Your instructions: Copy every line from the records that holds the word "wrist".

Pose landmark coordinates:
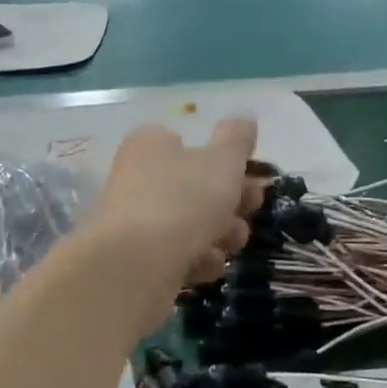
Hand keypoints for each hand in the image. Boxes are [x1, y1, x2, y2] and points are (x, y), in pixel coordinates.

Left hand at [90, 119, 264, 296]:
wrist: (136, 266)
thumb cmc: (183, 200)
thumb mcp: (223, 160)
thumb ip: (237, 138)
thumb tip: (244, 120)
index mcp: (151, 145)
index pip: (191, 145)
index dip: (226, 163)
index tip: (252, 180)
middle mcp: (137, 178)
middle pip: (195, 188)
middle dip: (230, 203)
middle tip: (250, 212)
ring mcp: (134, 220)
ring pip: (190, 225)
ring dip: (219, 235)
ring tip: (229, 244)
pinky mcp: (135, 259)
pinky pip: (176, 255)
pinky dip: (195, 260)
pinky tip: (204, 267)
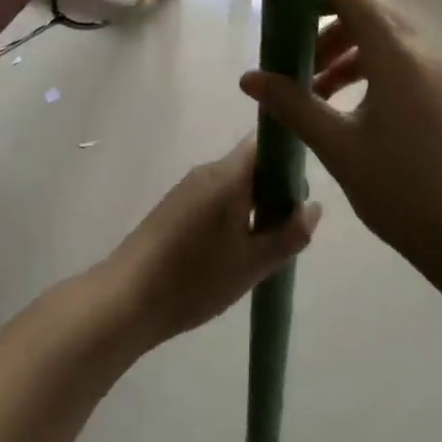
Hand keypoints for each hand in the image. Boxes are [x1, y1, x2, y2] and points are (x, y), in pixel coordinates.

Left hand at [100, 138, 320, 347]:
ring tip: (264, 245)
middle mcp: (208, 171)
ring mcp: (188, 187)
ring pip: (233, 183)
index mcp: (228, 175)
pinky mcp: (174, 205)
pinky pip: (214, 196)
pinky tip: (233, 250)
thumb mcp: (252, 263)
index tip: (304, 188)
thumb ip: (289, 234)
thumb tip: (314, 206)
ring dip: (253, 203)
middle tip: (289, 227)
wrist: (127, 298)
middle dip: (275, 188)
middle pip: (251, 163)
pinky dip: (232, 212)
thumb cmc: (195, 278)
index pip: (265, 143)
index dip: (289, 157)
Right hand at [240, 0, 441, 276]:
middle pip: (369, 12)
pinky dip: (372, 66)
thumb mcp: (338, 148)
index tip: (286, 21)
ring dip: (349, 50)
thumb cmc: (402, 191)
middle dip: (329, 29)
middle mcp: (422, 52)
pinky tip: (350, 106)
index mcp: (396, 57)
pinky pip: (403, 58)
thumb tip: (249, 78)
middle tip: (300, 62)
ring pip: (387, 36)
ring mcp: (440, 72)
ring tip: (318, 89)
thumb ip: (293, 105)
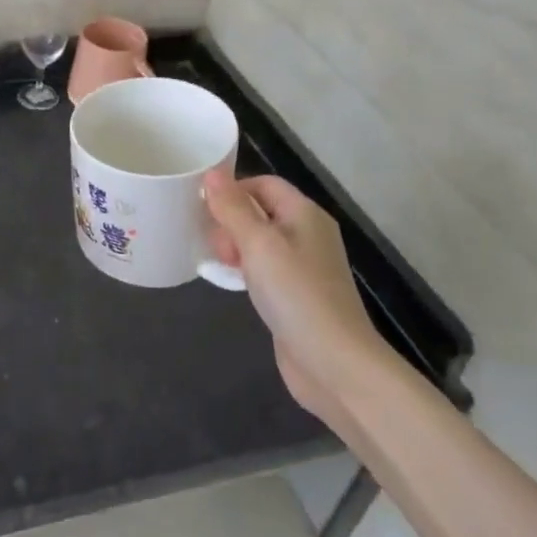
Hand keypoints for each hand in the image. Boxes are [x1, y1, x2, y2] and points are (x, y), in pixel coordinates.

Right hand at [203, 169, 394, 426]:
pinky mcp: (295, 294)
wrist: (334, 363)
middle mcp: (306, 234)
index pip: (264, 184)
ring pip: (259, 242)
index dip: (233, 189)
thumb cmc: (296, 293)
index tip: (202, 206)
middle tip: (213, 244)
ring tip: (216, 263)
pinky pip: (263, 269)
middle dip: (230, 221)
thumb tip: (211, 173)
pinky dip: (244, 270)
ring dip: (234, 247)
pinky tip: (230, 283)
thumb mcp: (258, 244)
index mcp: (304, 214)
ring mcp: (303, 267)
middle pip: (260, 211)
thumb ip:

* * *

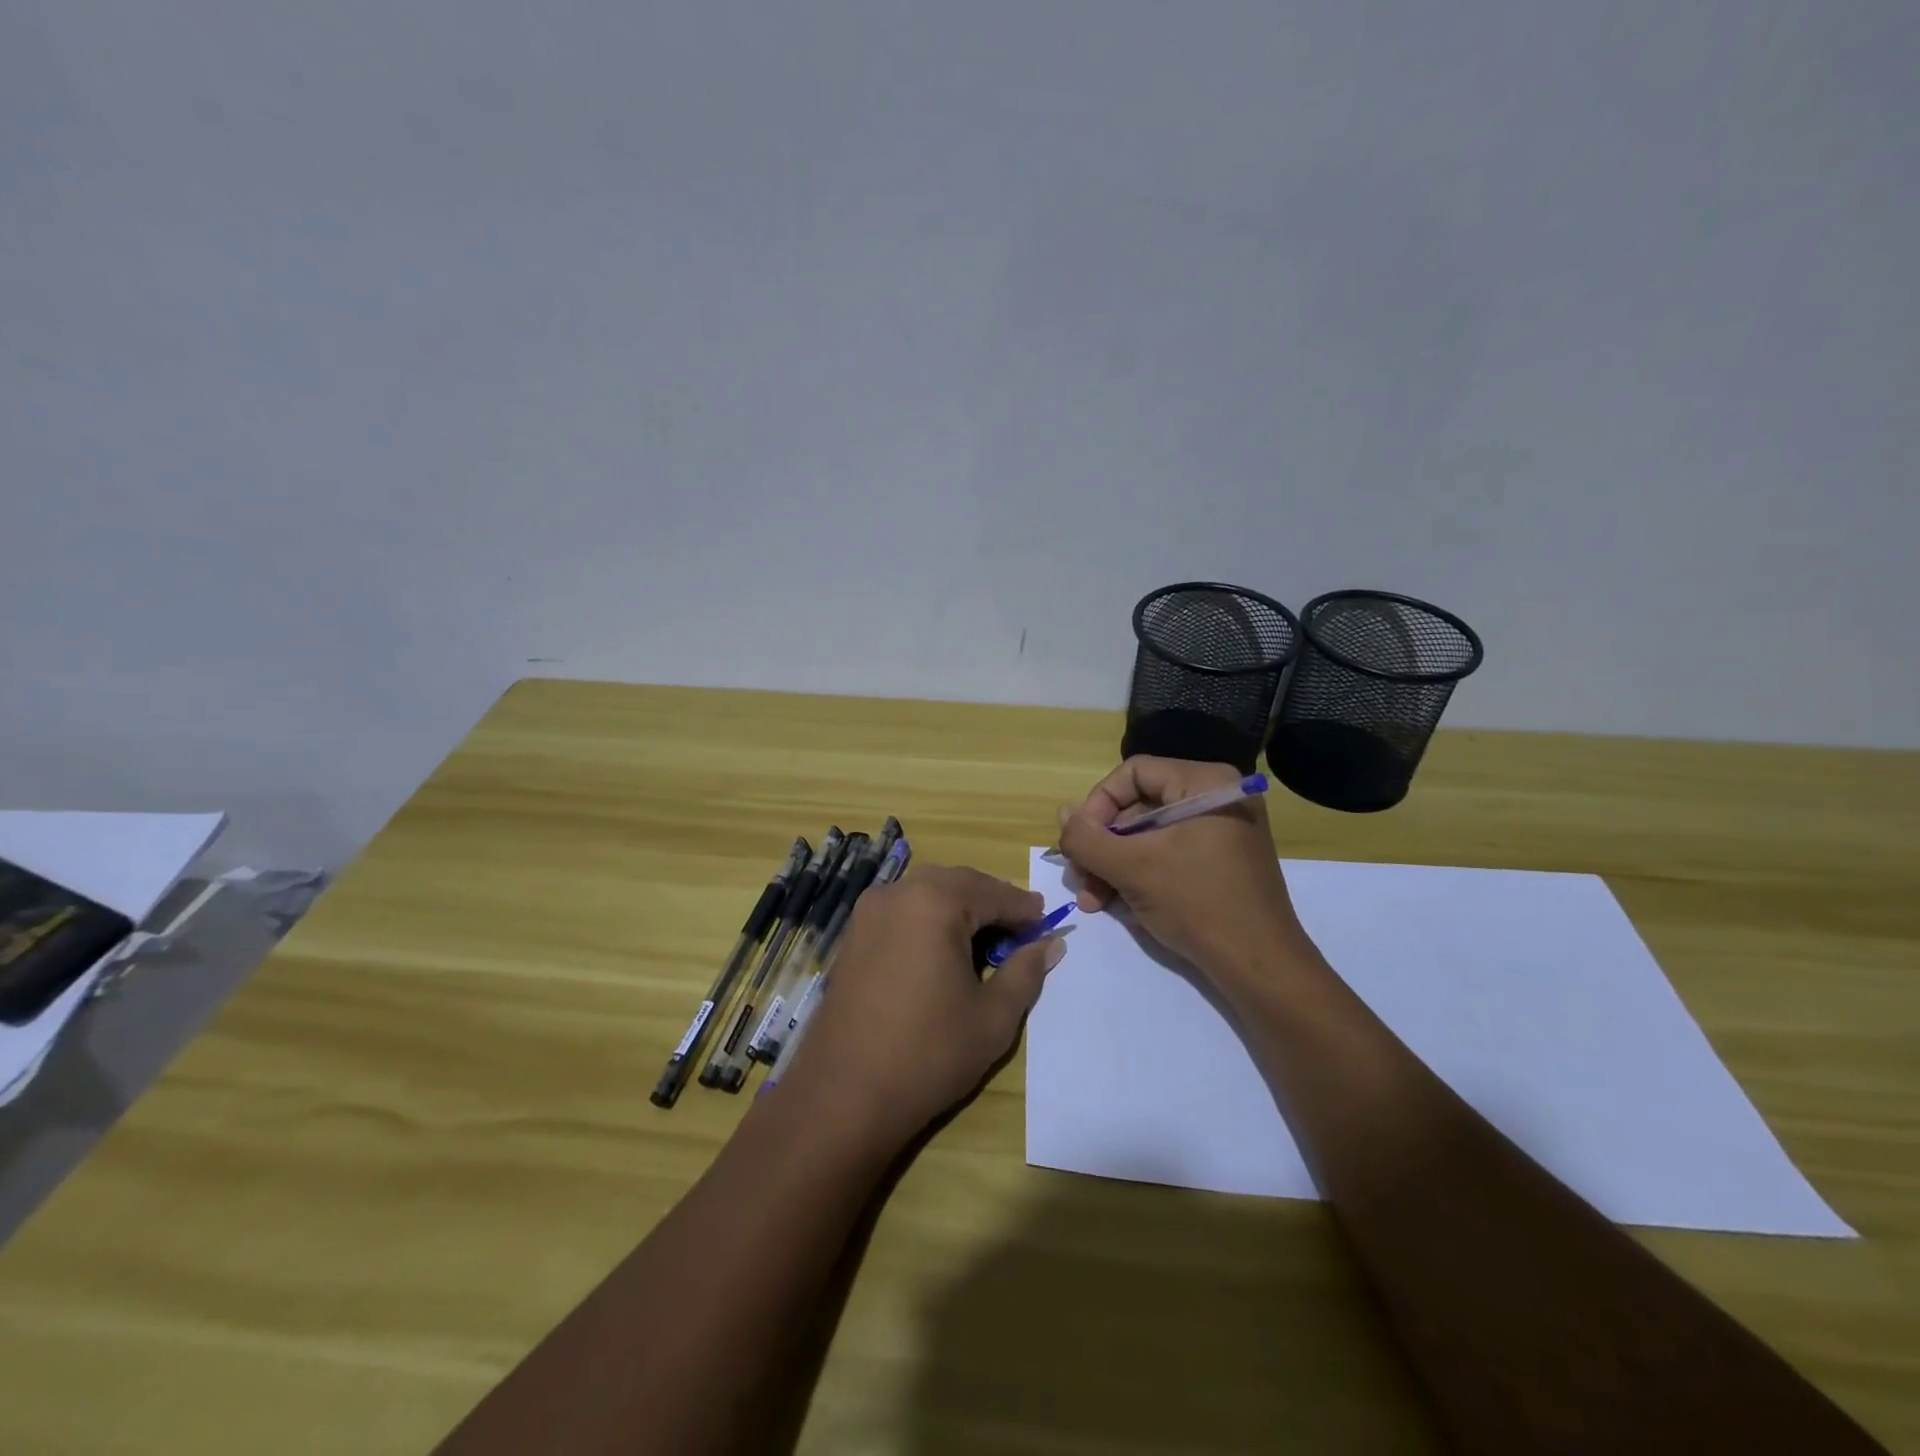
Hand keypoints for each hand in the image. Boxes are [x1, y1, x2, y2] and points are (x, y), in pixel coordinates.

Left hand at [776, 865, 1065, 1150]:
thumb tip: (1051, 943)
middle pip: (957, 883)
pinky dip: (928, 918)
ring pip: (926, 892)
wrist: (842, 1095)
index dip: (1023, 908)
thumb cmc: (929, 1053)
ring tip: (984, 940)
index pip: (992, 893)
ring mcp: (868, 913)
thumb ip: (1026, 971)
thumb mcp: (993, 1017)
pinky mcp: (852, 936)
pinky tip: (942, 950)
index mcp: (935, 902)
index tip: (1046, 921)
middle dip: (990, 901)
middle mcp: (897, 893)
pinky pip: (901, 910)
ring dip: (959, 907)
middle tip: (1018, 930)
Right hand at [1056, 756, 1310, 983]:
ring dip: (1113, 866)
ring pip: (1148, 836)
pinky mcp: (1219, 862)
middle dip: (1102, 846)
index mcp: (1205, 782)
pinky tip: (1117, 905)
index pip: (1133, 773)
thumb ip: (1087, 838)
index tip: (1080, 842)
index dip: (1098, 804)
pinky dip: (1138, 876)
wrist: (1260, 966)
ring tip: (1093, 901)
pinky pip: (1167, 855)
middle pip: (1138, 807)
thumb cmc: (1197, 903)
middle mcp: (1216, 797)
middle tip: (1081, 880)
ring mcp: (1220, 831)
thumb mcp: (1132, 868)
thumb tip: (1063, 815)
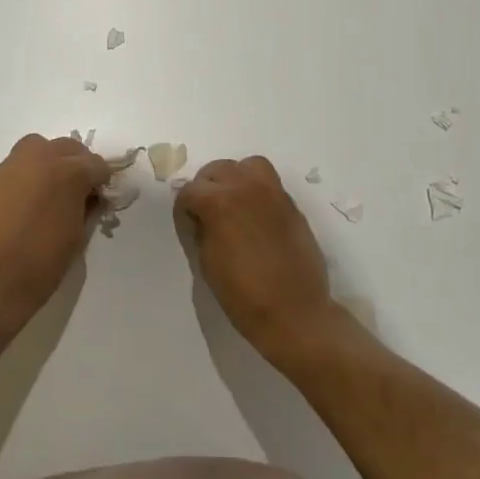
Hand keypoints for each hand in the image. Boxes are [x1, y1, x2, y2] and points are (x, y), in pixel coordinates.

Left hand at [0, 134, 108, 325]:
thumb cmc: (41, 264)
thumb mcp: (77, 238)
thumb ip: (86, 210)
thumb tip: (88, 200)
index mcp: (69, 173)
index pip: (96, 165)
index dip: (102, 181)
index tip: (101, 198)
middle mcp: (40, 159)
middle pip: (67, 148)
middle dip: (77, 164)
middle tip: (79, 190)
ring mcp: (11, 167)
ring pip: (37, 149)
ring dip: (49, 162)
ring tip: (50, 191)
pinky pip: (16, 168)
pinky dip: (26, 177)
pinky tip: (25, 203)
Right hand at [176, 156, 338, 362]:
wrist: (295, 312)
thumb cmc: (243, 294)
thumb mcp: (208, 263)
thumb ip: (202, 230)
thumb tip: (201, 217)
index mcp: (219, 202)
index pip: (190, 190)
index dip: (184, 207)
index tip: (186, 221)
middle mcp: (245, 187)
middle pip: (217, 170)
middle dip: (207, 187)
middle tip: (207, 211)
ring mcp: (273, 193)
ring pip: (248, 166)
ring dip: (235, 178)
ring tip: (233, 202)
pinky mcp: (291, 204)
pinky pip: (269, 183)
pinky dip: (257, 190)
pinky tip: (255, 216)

Exercise solution:
wrist: (136, 266)
wrist: (127, 298)
wrist: (334, 363)
wrist: (842, 1095)
wrist: (1260, 966)
wrist: (295, 312)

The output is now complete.